Blame: No one? Everyone? Do we blame the bats in the live animal markets in China? Do we blame ourselves for invading nature and creating the demand for exotic animals that lets those markets exist? Do we blame anti-vaxxers and others steeped in denial, who call this a conspiracy and continue to send their kids to gymnastics camp and soccer practice? How about the young people who just don't fucking get it, or are just too selfish and immature to care? Many more eloquent words will be written about this than I can write. For now, stay home, keep paying the people you would normally pay even when they aren't performing their services (like house cleaners and hair cutters), support healthcare workers however you can, and say important things to the people you love the most.
I was 15 and a sophomore in high school on September 11th. I had weight training first period (so jacked bro), so I didn't learn of the first plane hitting the tower until late in the morning. I showered in the field house and walked up the bleachers back toward the main school building, when I ran into John Ross. "A plane just hit the World Trade Center" was all he said.
I don't remember much else from that day. I think I remember them sending everyone to homeroom and watching the news silently in class. I don't remember if we were watching when the second plane hit, or if we were watching when the towers fell. It's hard to separate real memories from the retelling of the story over the years. I don't even remember my feelings then, but I doubt my adolescent brain would have been able to put it into words the way I could if it happened today.
Impact: We still wade through the after effects of the War on Terror every day, but largely 9/11 was a singular event, with its epicenter in New York City. Most people in the country outside of NYC didn't directly know someone who lost their life either in the tragedy or from the hazardous conditions of the attempted rescue and cleanup missions.

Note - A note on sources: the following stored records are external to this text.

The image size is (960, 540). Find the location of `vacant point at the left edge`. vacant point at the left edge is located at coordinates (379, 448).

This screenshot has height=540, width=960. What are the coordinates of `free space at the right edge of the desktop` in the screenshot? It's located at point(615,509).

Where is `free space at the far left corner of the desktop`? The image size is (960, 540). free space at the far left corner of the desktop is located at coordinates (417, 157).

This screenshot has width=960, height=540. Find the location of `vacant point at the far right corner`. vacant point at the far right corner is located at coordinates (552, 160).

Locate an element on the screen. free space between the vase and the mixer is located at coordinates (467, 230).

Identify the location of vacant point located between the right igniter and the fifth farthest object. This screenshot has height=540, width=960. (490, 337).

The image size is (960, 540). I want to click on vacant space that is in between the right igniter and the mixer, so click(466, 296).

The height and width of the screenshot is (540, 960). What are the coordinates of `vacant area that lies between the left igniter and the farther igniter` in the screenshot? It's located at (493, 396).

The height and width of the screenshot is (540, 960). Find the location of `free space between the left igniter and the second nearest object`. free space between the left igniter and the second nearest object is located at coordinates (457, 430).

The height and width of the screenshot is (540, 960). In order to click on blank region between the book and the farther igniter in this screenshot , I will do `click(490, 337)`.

Blame: The perpetrators were a small (on a global scale), homogeneous group of people. A "them."
In 2008, I was wrapping up my last two semesters at Georgia Tech. I was fortunate to get a job in March during the Spring career fair, so I was on autopilot for the second half of Spring semester semester. I had banked most of my "easy" classes for the summer, so even with 15 hours of classes I was poised for a fairly carefree summer. Commencement was on a Friday in early August, and I started work the next Monday. Six weeks of training in Chicago followed, and then I was back in Atlanta, eager to start selling some machine vision systems. My territory would primarily consist of automotive manufacturers in a small sliver of Georgia and the entire states of Alabama and Mississippi. Lehman Brothers collapsed four weeks later, the banks and the auto industry got bailouts just to stay afloat, and for a long time, no one was buying what I was selling (literally - I didn't sell anything for a full year).
The damage came in waves over the next months. My primary source of news was The Daily Show with Jon Stewart, and the more people he lampooned, the more it just seemed like everyone was responsible. In the years following the recession, Bethany McLean and Joe Nocera wrote All the Devils are Here: The Hidden History of the Financial Crisis, which cemented my distrust for anything related to finance.
Impact: Seemingly everyone was either directly impacted or knew someone who was, but few people died as a direct result of the financial crisis. A lot of people and institutions lost a lot of money. My parents' retirement was gutted. People were forced from their homes. A decade later the country was aggressively riding a bull market to new highs, but many neighborhoods, towns, and cities never fully recovered.
Blame: There is no way to really attribute blame in such a complex system, so I'll just list people who had a hand in it. Corrupt subprime lenders. Financial organizations like the banks and ratings agencies that put market share and profits ahead of clients. Paralyzed and powerless regulators. Vulnerable (and some may argue irresponsible) mortgage borrowers. There were villains, victims, and villains that thought they were the victims.
COVID-19 is a different kind of crisis. It started as a "China problem" and it wasn't a big deal (according to our government leaders and the media). At least not until it was a Big Deal. Capital B, capital D, Big Deal. Most people like me are about to start their second week with mandatory work from home policies in place. We've left the house a handful of times for groceries, twice to pick up drive through orders from Target (kid toys, toiletry essentials), and once to take the car (and kids) through an automatic car wash; with a three and a five year old you'll take whatever cheap thrill will get you by. Estimates for how long life will be like this range from 30 days to many months. If people continue to stay home we can flatten the curve, and as long the internet doesn't break from the increased sustained load, most people will be ok.
Impact: Likely. Every. Single. Person. In. The. World. Think about that. We are barely into this event, and as of this writing on March 22 there are ~328k confirmed cases. The sheer scale of an event that impacts 7.5B people is not something easy to comprehend. In the US it will get worse before it gets better. For Americans, this won't be like 9/11, where maybe you kind of knew someone whose cousin's mother-in-law went to synagogue with a lady whose grandson was killed in the attack. COVID-19 will kill people you've met before. Maybe not your parents, but a neighbor. People who are young and single may never meet grandmother or grandfather of their future spouse. Potentially their mother or father. Businesses will close permanently. Some industries may never recover. The economy will grind to a halt, and people will be scared to leave their houses for months to come. The societal scars of COVID-19 will be visible for a long time.